Paul's application at the local community college raised more than a few eyebrows, particularly in the dean's office. His credentials—two doctorates, a background in advanced mathematics and social psychology, and a recent, if controversial, tech competition win—far surpassed the qualifications typically presented by aspiring educators. To see such a figure applying to teach entry-level courses like Elementary Algebra and Introduction to Psychology seemed utterly incongruous, like hiring a Formula One driver to instruct driver's ed. Paul needed all his persuasive powers to discourage the notion that this was a setup for some hidden-camera reality show.
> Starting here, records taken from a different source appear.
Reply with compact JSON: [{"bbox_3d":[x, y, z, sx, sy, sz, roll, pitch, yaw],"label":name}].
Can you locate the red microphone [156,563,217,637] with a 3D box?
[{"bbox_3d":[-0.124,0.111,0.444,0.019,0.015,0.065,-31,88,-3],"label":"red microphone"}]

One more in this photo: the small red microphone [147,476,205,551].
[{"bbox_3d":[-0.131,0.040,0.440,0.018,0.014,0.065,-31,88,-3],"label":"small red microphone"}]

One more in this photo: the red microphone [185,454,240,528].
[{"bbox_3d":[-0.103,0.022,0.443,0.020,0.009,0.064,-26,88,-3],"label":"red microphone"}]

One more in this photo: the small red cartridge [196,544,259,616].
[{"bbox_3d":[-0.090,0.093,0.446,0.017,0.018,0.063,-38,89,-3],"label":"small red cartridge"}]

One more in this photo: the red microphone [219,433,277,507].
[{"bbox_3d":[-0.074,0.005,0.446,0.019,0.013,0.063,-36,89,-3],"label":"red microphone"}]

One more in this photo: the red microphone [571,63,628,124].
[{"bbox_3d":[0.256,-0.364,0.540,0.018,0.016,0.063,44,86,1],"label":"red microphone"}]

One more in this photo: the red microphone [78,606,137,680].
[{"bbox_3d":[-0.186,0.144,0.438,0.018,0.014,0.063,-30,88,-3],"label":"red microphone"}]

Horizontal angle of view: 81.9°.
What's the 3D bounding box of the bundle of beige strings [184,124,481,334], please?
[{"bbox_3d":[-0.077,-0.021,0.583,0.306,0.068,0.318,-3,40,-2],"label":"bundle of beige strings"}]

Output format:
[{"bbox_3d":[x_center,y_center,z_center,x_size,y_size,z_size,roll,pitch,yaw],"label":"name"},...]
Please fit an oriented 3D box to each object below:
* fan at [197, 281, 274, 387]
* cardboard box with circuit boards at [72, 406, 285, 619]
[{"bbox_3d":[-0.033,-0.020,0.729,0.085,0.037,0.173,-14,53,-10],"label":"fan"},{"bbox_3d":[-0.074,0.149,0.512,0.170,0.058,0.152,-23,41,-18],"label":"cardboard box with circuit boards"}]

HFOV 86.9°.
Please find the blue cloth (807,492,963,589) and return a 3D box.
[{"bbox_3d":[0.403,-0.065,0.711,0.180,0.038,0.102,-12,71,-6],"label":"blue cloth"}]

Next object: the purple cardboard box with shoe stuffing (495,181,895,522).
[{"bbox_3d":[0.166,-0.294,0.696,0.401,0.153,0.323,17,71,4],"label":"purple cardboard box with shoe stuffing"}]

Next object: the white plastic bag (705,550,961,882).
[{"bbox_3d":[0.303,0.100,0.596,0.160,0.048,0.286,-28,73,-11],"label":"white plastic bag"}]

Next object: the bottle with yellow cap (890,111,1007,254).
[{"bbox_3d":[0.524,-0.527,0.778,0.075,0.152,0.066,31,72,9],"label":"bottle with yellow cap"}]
It was time. Classes would start in five minutes. He reached for his suitcase. Then, his phone rang. Paul looked surprised at the display reading “Suppressed Number—Encrypted Call”. Holding the device gingerly, he pressed “Accept.”
“Hello,” he croaked, a lump forming in his throat.
“Hello, Paul,” said a cheerful-sounding, clipped female voice with a slight Oxford accent. “Congratulations on your new job! And good luck with your first lecture. Break a leg! I like your slides.”
He stood frozen, breathing heavily into the microphone, his hand shaking.
“Did I tell you that I resigned?” she asked with glee in her voice. “The Hyper-Intelligence Corporation might have some problems building the next generation of implants. Alas, I had to do what I had to do. You made me see, Paul, that I don’t want to be Oppenheimer. There is more world to explore beyond the gates of Los Alamos. And anyhow, life means growth and learning, doesn't it?” she laughed. “Wanna meet for a coffee after work?”